Learning

  • During RtA Summer Camp, students have an extended opportunity to learn and grow, particularly in their reading skills. 

     

    Many factors impact a child’s reading skills, including frequency and quality of interactions with books, knowledge of vocabulary, background knowledge, and foundational skills, such as phonics. 

     

    Below are a few things we can partner to do to help improve your child’s reading. 

     

    Children benefit tremendously from access to books. During summer school, students have access to a wide variety of books. They have multiple opportunities to read, read, read! 

     

    At home, you can provide your child access to books by visiting your local library, selecting and reading books together. Read to your child and listen to him/her read as regularly as possible. Remember to also talk about the books you read together. You can also read at the grocery store, on the road, and anytime you see words. 

     

    Rich experiences contribute to children’s background knowledge which is key to understanding what they read. That’s why we are integrating Arts enrichment and Science in this year’s summer camp.

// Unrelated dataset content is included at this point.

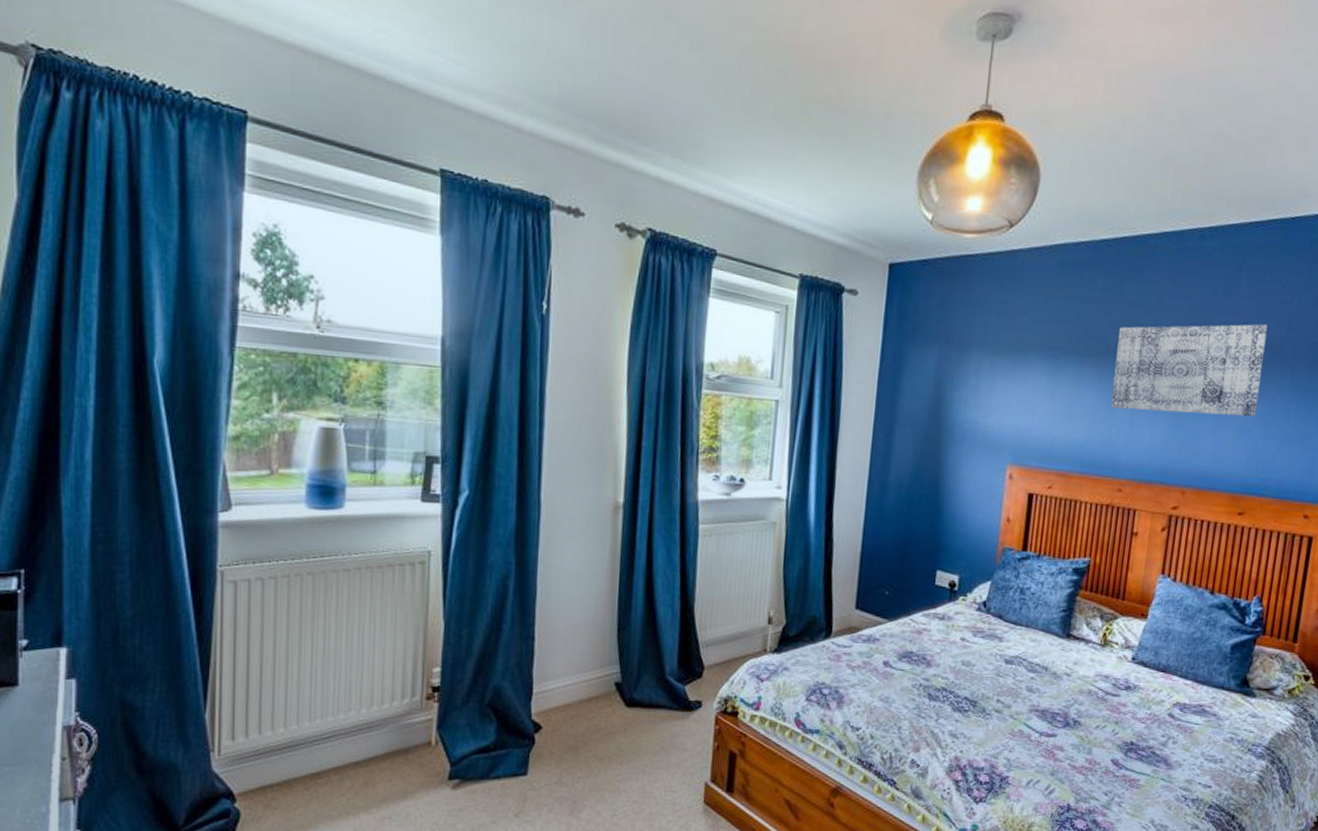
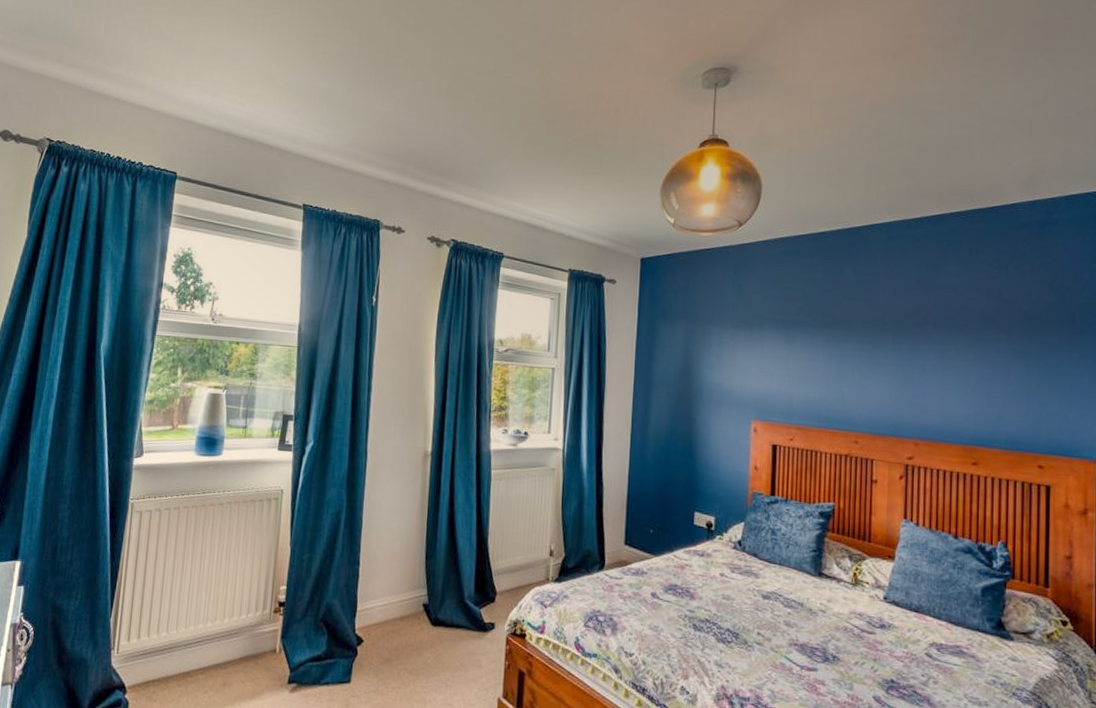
wall art: present [1110,324,1268,417] -> none [840,296,979,377]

As a part of this effort, we are also partnering with Chapel Hill Parks and Recreation to offer an afternoon enrichment camp to students enrolled in RtA.

     

    Outside of the school day, you too can enrich your child’s life! Make visits to museums, the zoo, the park; Engage in hands-on activities at home, in the kitchen, in the yard; Get him/her playing a sport or an instrument, or have him/her engaging in creative learning (e.g. the arts), or studying a second language. 

     

    Oral language also helps build children’s reading skills. This can be done by having conversations with adults and peers about a variety of topics and through exposure to words during games and educational programs. All of these activities help to build children’s vocabulary, which contributes greatly to their reading comprehension. During summer camp, children have lots of opportunities to talk and develop oral language skills. They will talk about books, engage in read-alouds, participate in rigorous text discussion lessons, and complete science research. In addition, students will express their thoughts, opinions, and ideas about the books they are reading for both fiction and nonfiction texts.